Mark McGuire: email@example.com
Tracey Gardner: firstname.lastname@example.org
Many artists are using their art to draw attention to climate change. David Buckland’s ice texts document, and comment on, melting polar ice. Brazilian artist, Nele Azevedo’s installations of men sculped from ice sit thoughtfully as they melt in the hot sun. In Los Angeles, dozens of large globes have been painted and decorated by artists and school children to produce Cool Globes, a large public art exhibit about global warming. Eve Mosher’s High Waterline Project shows New York City residents how rising ocean levels would change their city. This video shows how the work allows her to engage with people as she makes her mark. In this beautiful video, Freida, a Greenpeace campaigner, tells the story of the reduction in Arctic ice from a personal perspective. Franke James uses her blog to provide an ongoing account of how she has changed her lifestyle in an effort to do her part to reduce CO2 emissions. The designers of the 100 Months Website have taken a more objective, scientific approach, by presenting the science behind Global Warming and alerting visitors to the little time that remains to address the problem. Street events, like this one outside a Wellington branch of the ANZ bank protesting unsustainable logging in South East Asia, can be a creative and effective way to highlight a specific issue. Greenpeace’s recent act of civil disobedience to draw attention to “Fonterra’s Climate Crime” attracted plenty of news coverage as well as some criticism. Some organizations, such as Act for Climate Change, and Beyond Talk, advocate direct action as a necessary way to work for real change. The activities that they promote contrast sharply with safer, uncontraversial strategies, such as the Portland project to arrange kayaks to form a floating number 350 on 24 October.

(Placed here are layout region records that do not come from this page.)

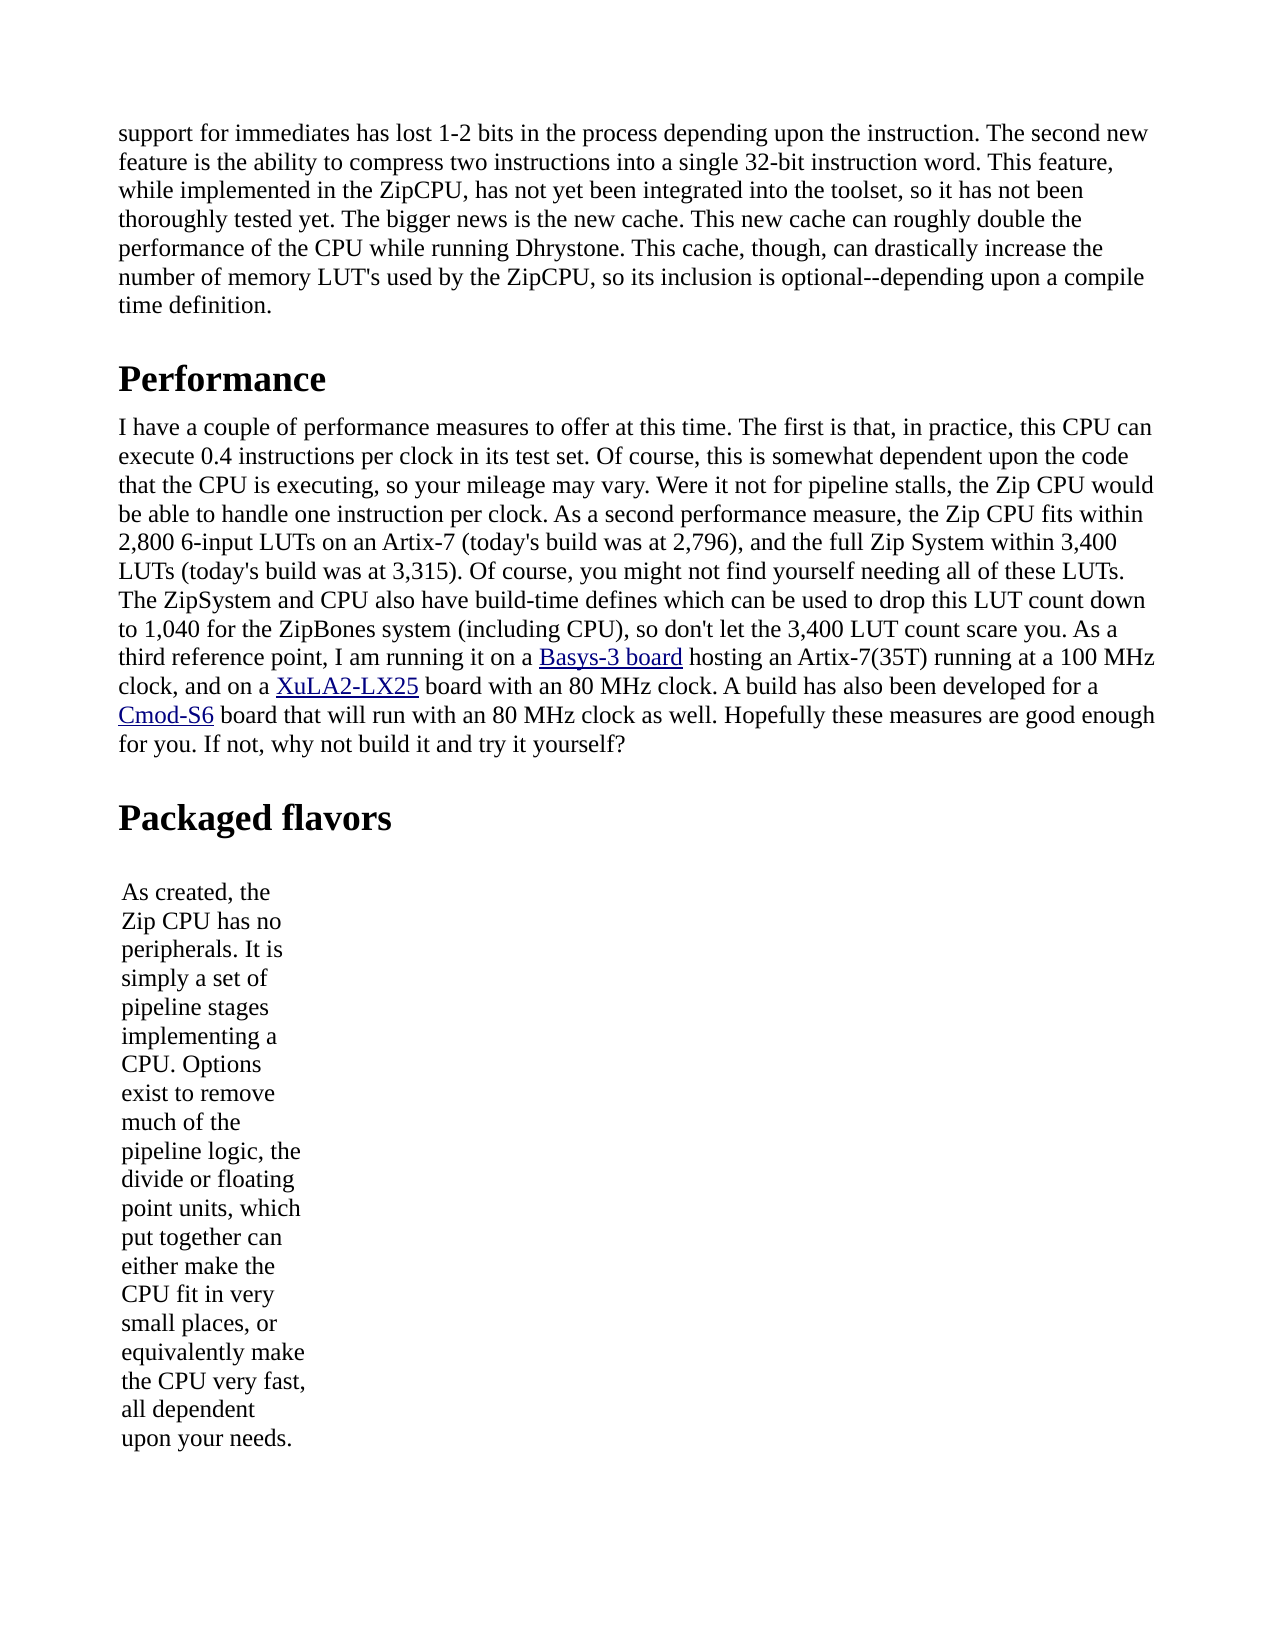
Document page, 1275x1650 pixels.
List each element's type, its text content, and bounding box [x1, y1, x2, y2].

table_header As created, the Zip CPU has no peripherals. It is simply a set of pipeline stages implementing a CPU. Options exist to remove much of the pipeline logic, the divide or floating point units, which put together can either make the CPU fit in very small places, or equivalently make the CPU very fast, all dependent upon your needs. [118, 855, 313, 1503]
text support for immediates has lost 1-2 bits in the process depending upon the instruction. The second new feature is the ability to compress two instructions into a single 32-bit instruction word. This feature, while implemented in the ZipCPU, has not yet been integrated into the toolset, so it has not been thoroughly tested yet. The bigger news is the new cache. This new cache can roughly double the performance of the CPU while running Dhrystone. This cache, though, can drastically increase the number of memory LUT's used by the ZipCPU, so its inclusion is optional--depending upon a compile time definition. [118, 118, 1157, 319]
subtitle Performance [118, 357, 1157, 400]
subtitle Packaged flavors [118, 795, 1157, 838]
text I have a couple of performance measures to offer at this time. The first is that, in practice, this CPU can execute 0.4 instructions per clock in its test set. Of course, this is somewhat dependent upon the code that the CPU is executing, so your mileage may vary. Were it not for pipeline stalls, the Zip CPU would be able to handle one instruction per clock. As a second performance measure, the Zip CPU fits within 2,800 6-input LUTs on an Artix-7 (today's build was at 2,796), and the full Zip System within 3,400 LUTs (today's build was at 3,315). Of course, you might not find yourself needing all of these LUTs. The ZipSystem and CPU also have build-time defines which can be used to drop this LUT count down to 1,040 for the ZipBones system (including CPU), so don't let the 3,400 LUT count scare you. As a third reference point, I am running it on a Basys-3 board hosting an Artix-7(35T) running at a 100 MHz clock, and on a XuLA2-LX25 board with an 80 MHz clock. A build has also been developed for a Cmod-S6 board that will run with an 80 MHz clock as well. Hopefully these measures are good enough for you. If not, why not build it and try it yourself? [118, 412, 1157, 757]
table_header [314, 855, 1157, 1503]
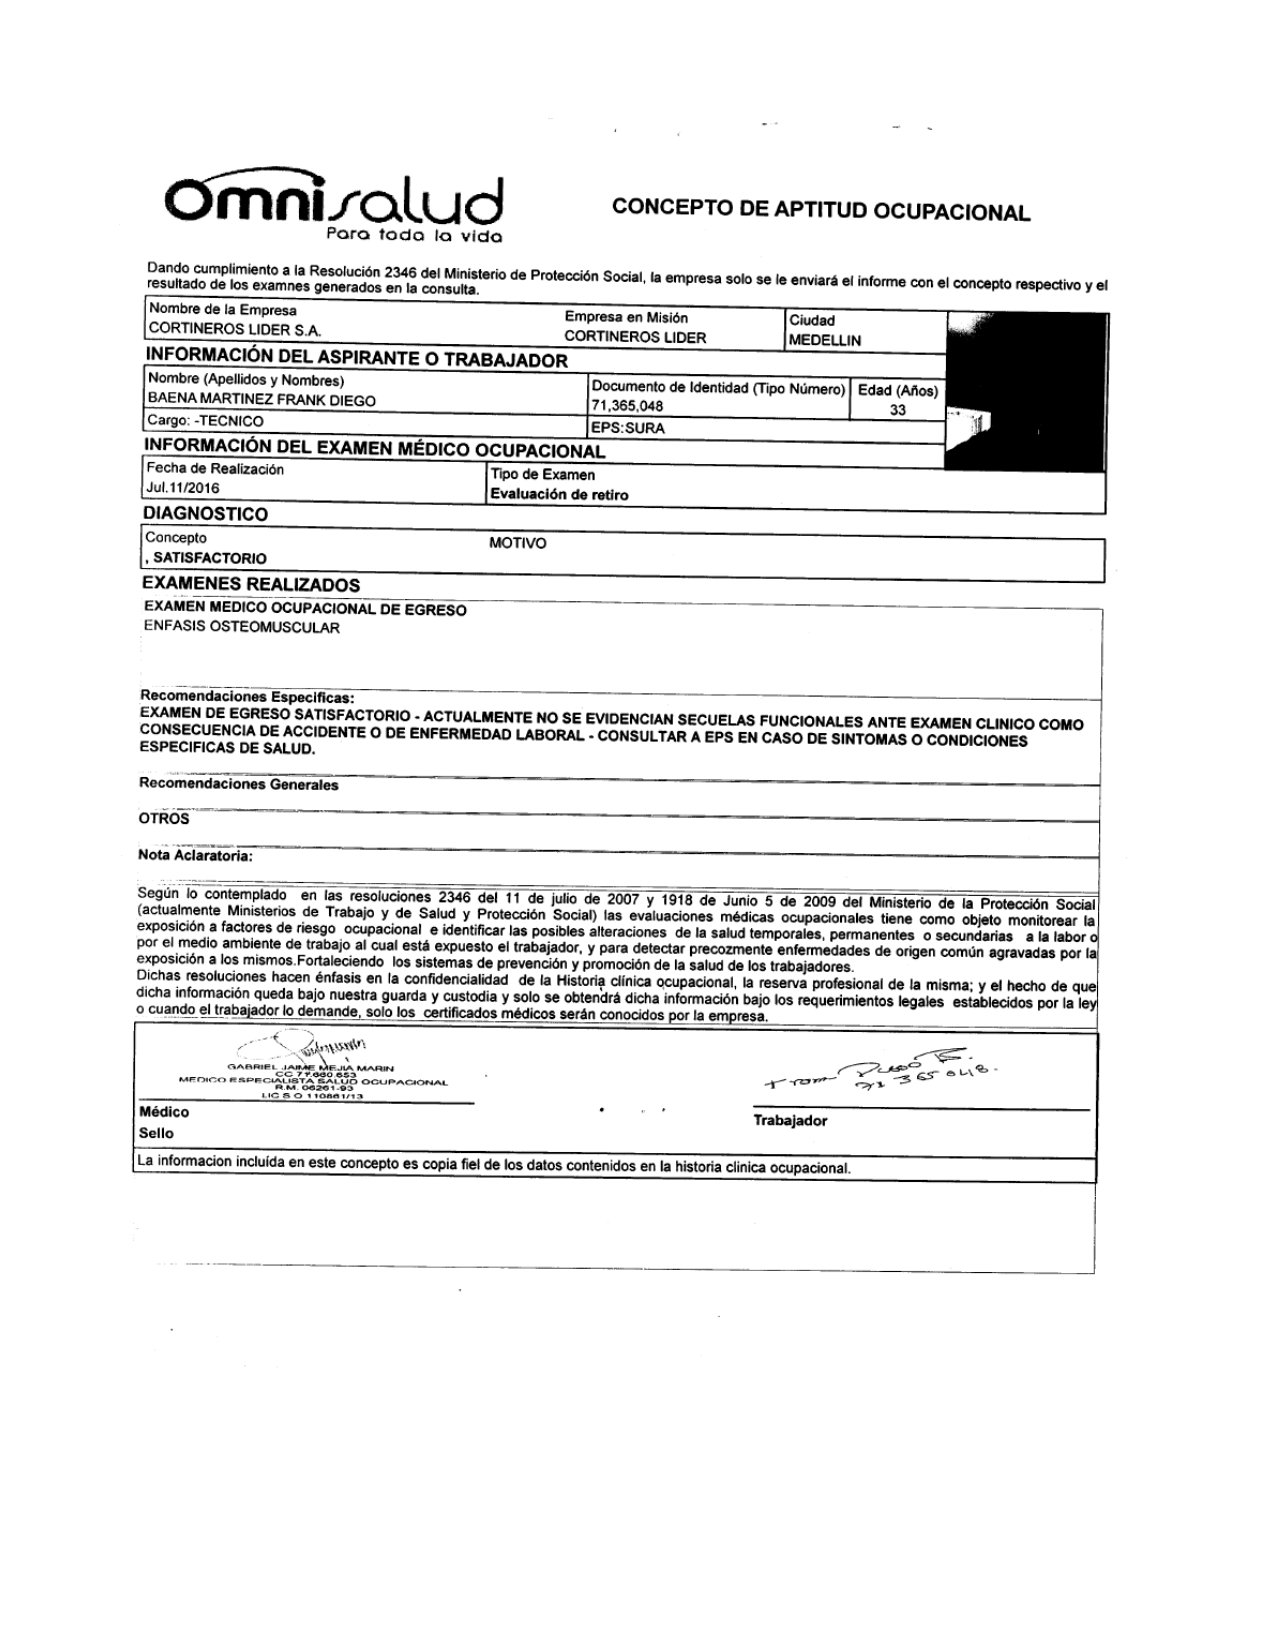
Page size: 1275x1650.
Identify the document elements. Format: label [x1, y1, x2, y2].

picture [118, 118, 1157, 1421]
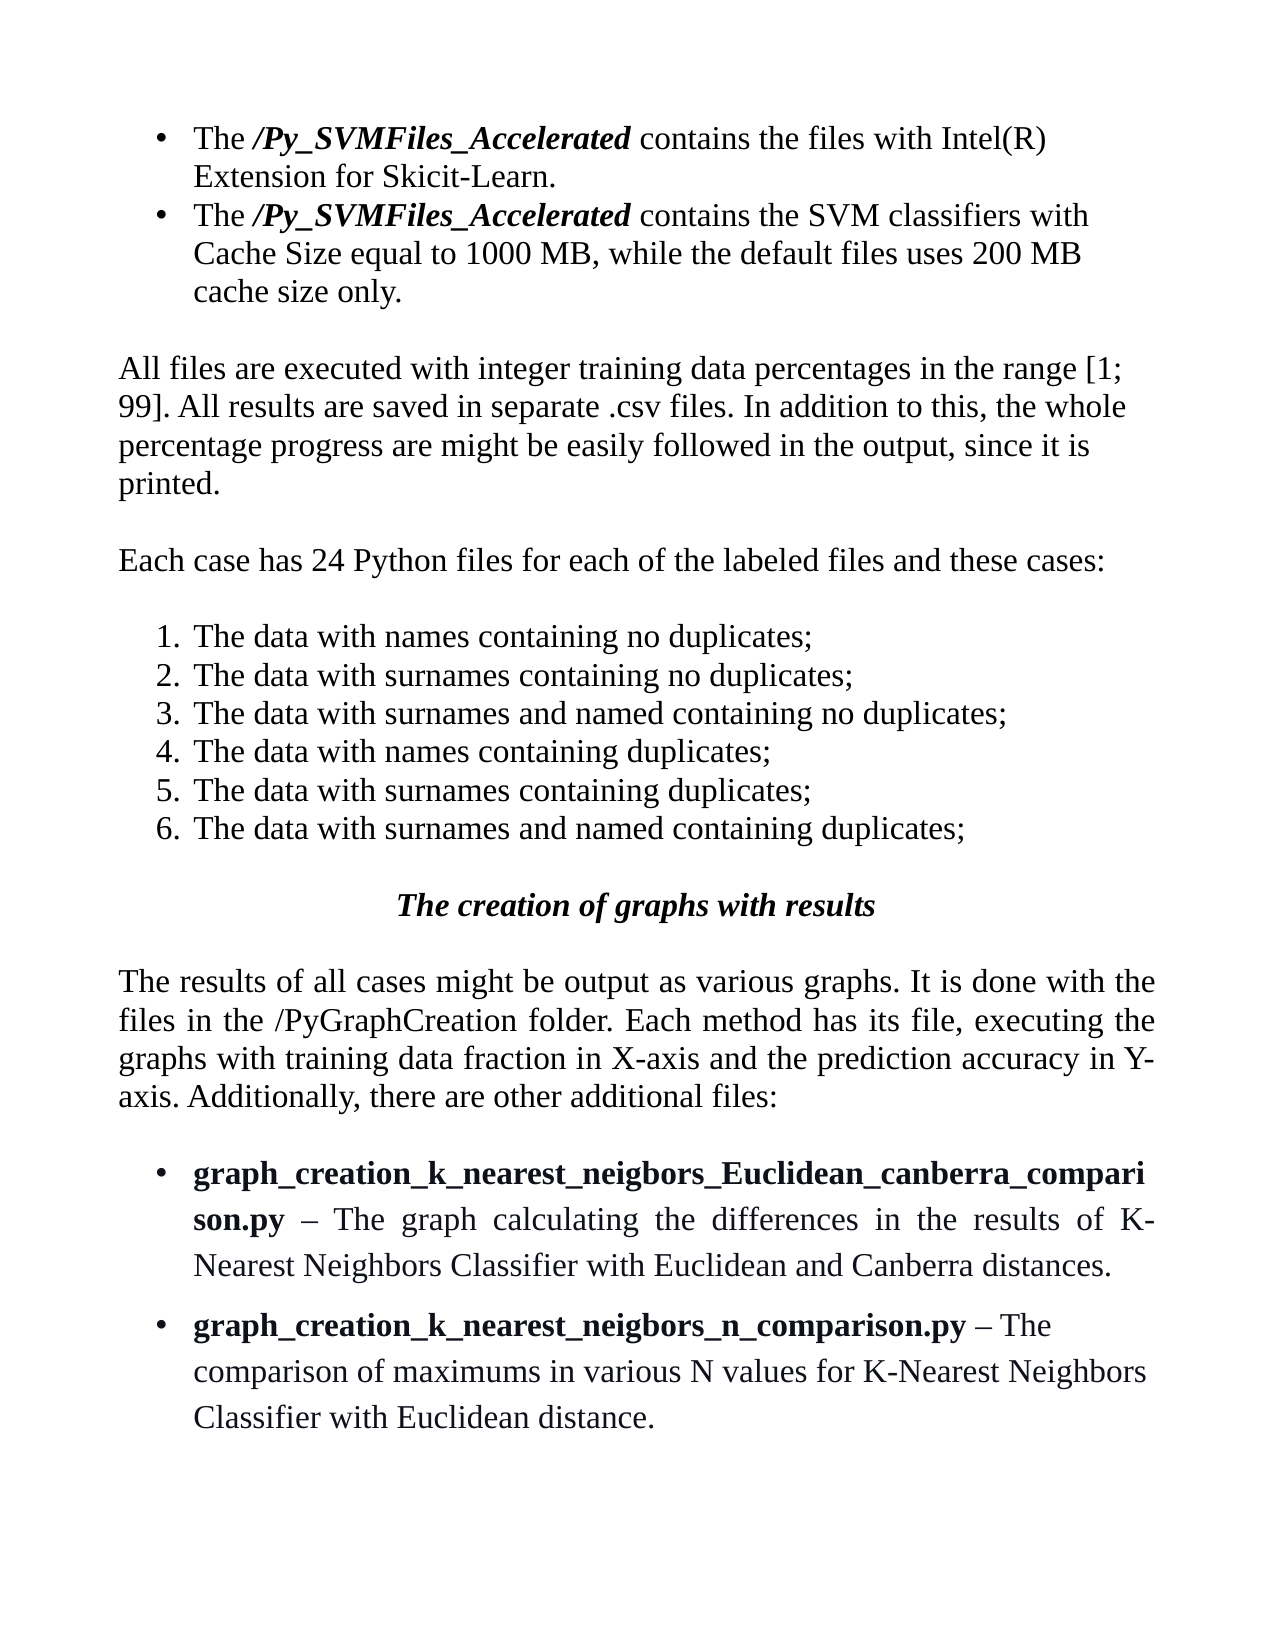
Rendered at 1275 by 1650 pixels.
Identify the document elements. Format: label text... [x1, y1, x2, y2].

The group that is organizing the Summer Spring Food Festival at the Farmers Market on 24 October (and other 350.org events) will be meeting on Tuesday 13 October at 5.30pm at the Centre for Science Communication, 303a Great King Street.
Jeanette Fitzsimmons will give a talk, “Is emissions trading really the answer?”, at 1PM on Friday 9th October in the Archway 1 Lecture Theatre. She will discuss the Green Party Climate Change Response (Moderated Emissions Trading) Amendment Bill. You can read their Submission Guide for the Bill here.
There will be a FREE screening of the film, “Age of Stupid” at 7:00PM on Wednesday 14th October in the College of Education Auditorium, Union St East (see this flyer). This is an independent screening by the New Zealand Youth Delegation, a group of passionate young people who are going to Copenhagen in December to represent the youths views on climate change.
Two examples of ads that use animals to highlight the dangers of climate change illustrate very different approaches. This 30 second animation is in a cartoon style while this one-minute commercial uses a more realistic style and delivers a bleaker message. The Blue Man Group incorporates this multimedia piece into their live performances. Improv Everywhere is known for their public events that involve large numbers of volunteers, like an the freeze that was staged at Grand Central Station in New York. They don’t plan these events to communicate a message or to suppoet a cause, but we can learn from their techniques. The Yes Men design their pranks to expose and embarrass coporate leaders and unethical corporate practices. Their projects include imitation websites, such as this one for Halliburton, and fake products, such as the survivaball, and related promotions. A recent project involved the design and distribution of a fake edition of the New York Post, which they used to communicate factual information about the possible effects of Climate Change on New York. The Yes Men have also launched the Fix the World Challenge, which invites anyone to come up with an action using their tactics and upload a video of the result. Mark Jenkins, who is known for his street art installations, teamed up with Greenpeace to produce a series of works to draw attention to homelessness among polar bears.